What is That in My Casket?

Let’s break the rules of reality for a moment, and imagine that I can attend my own funeral. I’m present as mourner and mourned, dead and alive. Were I to stand alongside my casket, and speak to others of what lies in that box of mortality, how might I describe it? Shall I gesture toward the 6’ 2”, brown-haired, blue-eyed cold and lifeless corpse and say, “My friends, that is body of Chad Bird inside the coffin”? Or, shall I get a bit wordy, and elaborate on what this thing is that’s filling up the casket, by saying, “That is the empty shell that Chad inhabited while in this life, but, being in a better place now, he needs that hollow husk no more”? What should I say?

If the roles were reversed, and you stood alongside your own coffin, tell me, what words would you choose?

Here’s why it’s important: the answer to “What lies in my casket?” also reveals the answer to “What kind of Christianity lies within my heart?” What we confess concerning a corpse confesses much about how deep, or how shallow, is our understanding of the importance of the incarnation of Jesus, his death, and his (as well as our own) resurrection.

There is nothing bad or unspiritual about your body.
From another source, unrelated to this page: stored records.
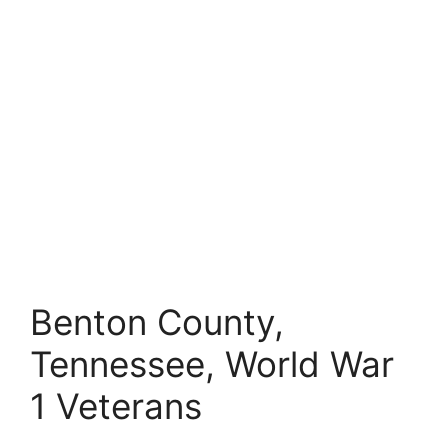
Benton County,
Tennessee, World War
1 Veterans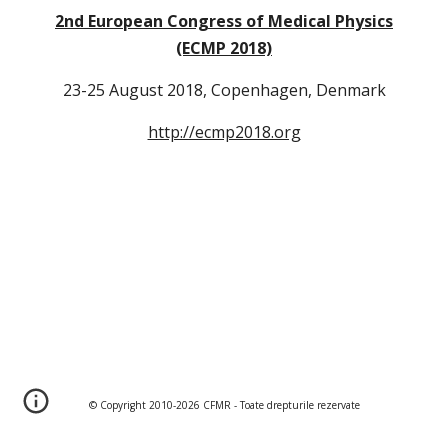
2nd European Congress of Medical Physics
(ECMP 2018)
23-25 August 2018, Copenhagen, Denmark
http://ecmp2018.org
© Copyright 2010-202
6
CFMR - Toate drepturile rezervate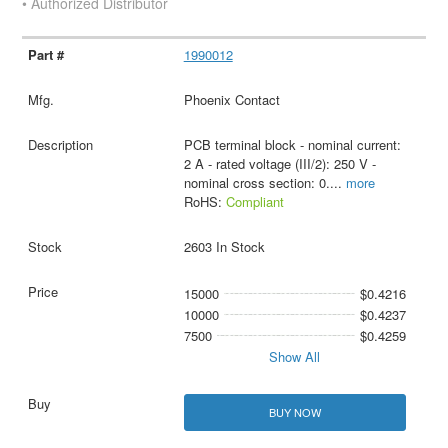
• Authorized Distributor
1990012
Phoenix Contact
PCB terminal block - nominal current:
2 A - rated voltage (III/2): 250 V -
nominal cross section: 0.
...
more
RoHS:
Compliant
2603 In Stock
15000
$0.4216
10000
$0.4237
7500
$0.4259
Show All
BUY NOW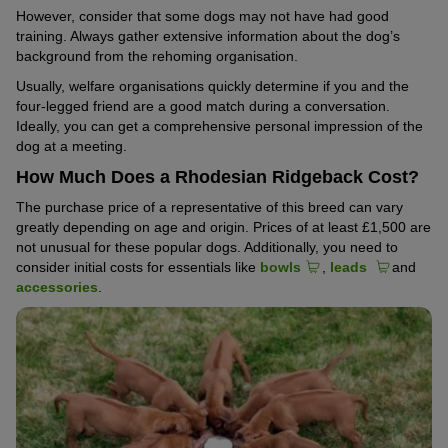
However, consider that some dogs may not have had good
training. Always gather extensive information about the dog’s
background from the rehoming organisation.
Usually, welfare organisations quickly determine if you and the
four-legged friend are a good match during a conversation.
Ideally, you can get a comprehensive personal impression of the
dog at a meeting.
How Much Does a Rhodesian Ridgeback Cost?
The purchase price of a representative of this breed can vary
greatly depending on age and origin. Prices of at least £1,500 are
not unusual for these popular dogs. Additionally, you need to
consider initial costs for essentials like
bowls
,
leads
and
accessories
.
When the Lord wove you together within your mother’s womb, he didn’t take a pure, clean soul and encase it within an impure, inferior hunk of flesh. He created you a complete person of body and soul, no part superior or inferior to the other, no part more or less spiritual than the other. Similarly, when the Son of God came down from heaven and was incarnate by the Holy Spirit of the virgin Mary—when God became man—he became what we are: a full human being, body and soul. He assumed all that we are, in order that all that we are, he might redeem. God was not ashamed to assume our human nature. It was not somehow beneath him. Willingly and lovingly, he became one of us. And he remains one of us. God too has a human body.

Not only is there nothing bad or unspiritual about your body; there is also nothing temporary about it. Yes, because there is sin in the world, and sin produces death, your body will one day die an earthly death. Your body and soul will separate—your body will remain on earth, your soul go to be with Christ to await the resurrection. But while this separation of body and soul is temporary, your body is not. At his return, on the last day, Christ will reunite your soul to your body, raise and glorify your body, make your body like his own. In other words, you will be Eastered by Jesus. He will do for you and to you what he has already done himself on the day of his resurrection. The body conceived within the virgin, the body that grew into that of a man, the body that ate and drank and suffered and died—that flesh and blood body of Jesus was made alive on Easter day. And when Jesus, in that selfsame body returns to claim you as his own, he will make you to be as he is.

As true as it is that when believers die, they go to be with Jesus in heaven, sometimes I fear we talk too much about that and not nearly enough about the resurrection of the body. The end goal of the Christian faith is not merely to go to heaven, but for Jesus to resurrect our bodies so that, as a whole person, body and soul, perfected and glorified, we might spend eternity with him. That is our true and final hope: the full experience of Christ’s Easter victory in our own bodies.

So what is that in your casket? It is not an empty shell or a hollow husk. To speak that way is to insult the Creator, to disparage the incarnation of Jesus, and to ignore or even deny the coming reunion of body and soul in the resurrection. What is in that casket is the body that God the Father created; a body that God baptized into Jesus’ own body; a body that should be treated with respect; a body that will lay in wait for the last day; a body that will be reformed and glorified on the day it is rejoined to your soul.